Chiba Shihan geht in seinem Artikel noch einen Schritt weiter und definiert die verschiedenen Stufen durch das Aikidō-Rangsystem. „Shu gilt bis zum Rang des dritten Dan, die Stufe Ha bis zum fünften Dan und die Stufe Ri bis zum sechsten Dan und darüber.“ „Allerdings sind diese drei Stufen nicht unbedingt in mechanischer Form mit klaren Grenzen zwischen ihnen aufgestellt …“ Es ist unsere Verantwortung, die Tür zu dem, was möglich ist, zu öffnen – zu helfen, den Weg zu definieren, aber letztendlich liegt es am Aikidō-Praktizierenden, ob sie/er sich entscheidet, den Weg zu gehen. Wie ich von meinem Lehrer Yamada Shihan gelernt habe und ich paraphrasiere – „Ich gebe dir die Grundlagen, aber es liegt an dir, dein eigenes Aikidō zu entwickeln.

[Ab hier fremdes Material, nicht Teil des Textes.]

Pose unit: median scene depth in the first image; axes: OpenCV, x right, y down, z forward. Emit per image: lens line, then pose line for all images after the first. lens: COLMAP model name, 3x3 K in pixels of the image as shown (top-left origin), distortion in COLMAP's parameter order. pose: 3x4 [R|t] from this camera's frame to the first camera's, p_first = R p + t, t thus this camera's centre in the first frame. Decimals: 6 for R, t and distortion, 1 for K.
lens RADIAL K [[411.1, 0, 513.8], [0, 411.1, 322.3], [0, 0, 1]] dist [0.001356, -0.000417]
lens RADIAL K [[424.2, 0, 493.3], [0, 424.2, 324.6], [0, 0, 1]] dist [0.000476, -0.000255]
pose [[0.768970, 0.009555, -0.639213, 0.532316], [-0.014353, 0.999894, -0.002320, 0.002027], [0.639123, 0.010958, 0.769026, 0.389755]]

Du kannst nicht so aussehen wie ich und ich kann nicht so aussehen wie du.“

Ich habe den Eindruck, dass Herr Tamaki nicht über die erste Stufe hinaus sehen kann und es auch nicht versucht und daraus folgert: „Das Leben ist kurz. und es ist eine tragische Verschwendung von kostbaren Stunden, wenn man Jahre in vergeblicher Aufregung verbringt, nur um festzustellen, dass die versprochenen Ergebnisse ausbleiben.“ Um einen ehemaligen Uchideshi von Chiba Shihan zu zitieren, wenn er über die Interaktion zwischen Schüler und Ōsenseis Uchideshis spricht: „Man muss die Gelegenheit haben, diese Typen zu berühren. Es gibt keinen Ersatz dafür, sie zu fühlen.“ Aus der Lektüre von Herrn Tamakis Artikel geht nicht hervor, dass er die Gelegenheit hatte, diese Typen zu berühren.

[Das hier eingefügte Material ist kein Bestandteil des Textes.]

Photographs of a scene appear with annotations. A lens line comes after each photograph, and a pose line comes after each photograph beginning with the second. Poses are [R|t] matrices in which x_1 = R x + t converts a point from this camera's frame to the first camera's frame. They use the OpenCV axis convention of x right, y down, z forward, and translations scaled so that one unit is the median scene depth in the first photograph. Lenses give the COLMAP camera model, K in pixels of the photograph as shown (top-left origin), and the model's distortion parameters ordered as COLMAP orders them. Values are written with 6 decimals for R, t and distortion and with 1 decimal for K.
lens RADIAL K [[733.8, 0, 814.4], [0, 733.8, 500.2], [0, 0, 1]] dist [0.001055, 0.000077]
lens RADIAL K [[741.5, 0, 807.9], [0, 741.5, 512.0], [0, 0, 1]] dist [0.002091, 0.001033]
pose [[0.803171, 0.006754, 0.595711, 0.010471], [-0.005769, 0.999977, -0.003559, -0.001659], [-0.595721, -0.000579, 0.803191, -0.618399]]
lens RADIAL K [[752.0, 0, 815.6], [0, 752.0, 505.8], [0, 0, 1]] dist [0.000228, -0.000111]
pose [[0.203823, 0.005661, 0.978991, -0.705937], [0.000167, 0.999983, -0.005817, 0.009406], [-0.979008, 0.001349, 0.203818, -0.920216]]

Wie Herr Tamaki richtig bemerkt, ist die Aikidō-Beteiligung rückläufig und Dōjōs schließen. Wie wir alle festgestellt haben, ist ein Teil davon auf die Demographie zurückzuführen und für andere ist es das verlockende Echo dessen, was auffällig ist und vielleicht einen leichteren Trainingsweg bietet. Wie auch immer, es liegt an der Aikidō-Gemeinschaft, zu definieren und zu entwickeln, wie wir vorwärts gehen. Ōsensei hat den Aikido-Praktizierenden eine Plattform gegeben, um zu antworten. Ist es nicht das, was Takemusu Aiki verkörpert – jede Veränderung basierend auf der jeweiligen Situation? Es ist unsere Aufgabe, etwas Neues zu schaffen.  Ob wir nun Cross-Training einbauen, Uchideshi-Programme entwickeln oder für einige den Wettkampf in die Aikidō-Entwicklung einbeziehen, die wesentliche Aufgabe für alle Aikidōkas ist es, Praktizierende aus verschiedenen Aikidō-Disziplinen zusammenzubringen – gemeinsam zu trainieren und zu sehen, was passiert, und vielleicht werden wir überrascht sein, dass Aikido lebendig und gut ist. Die Wahl liegt bei uns.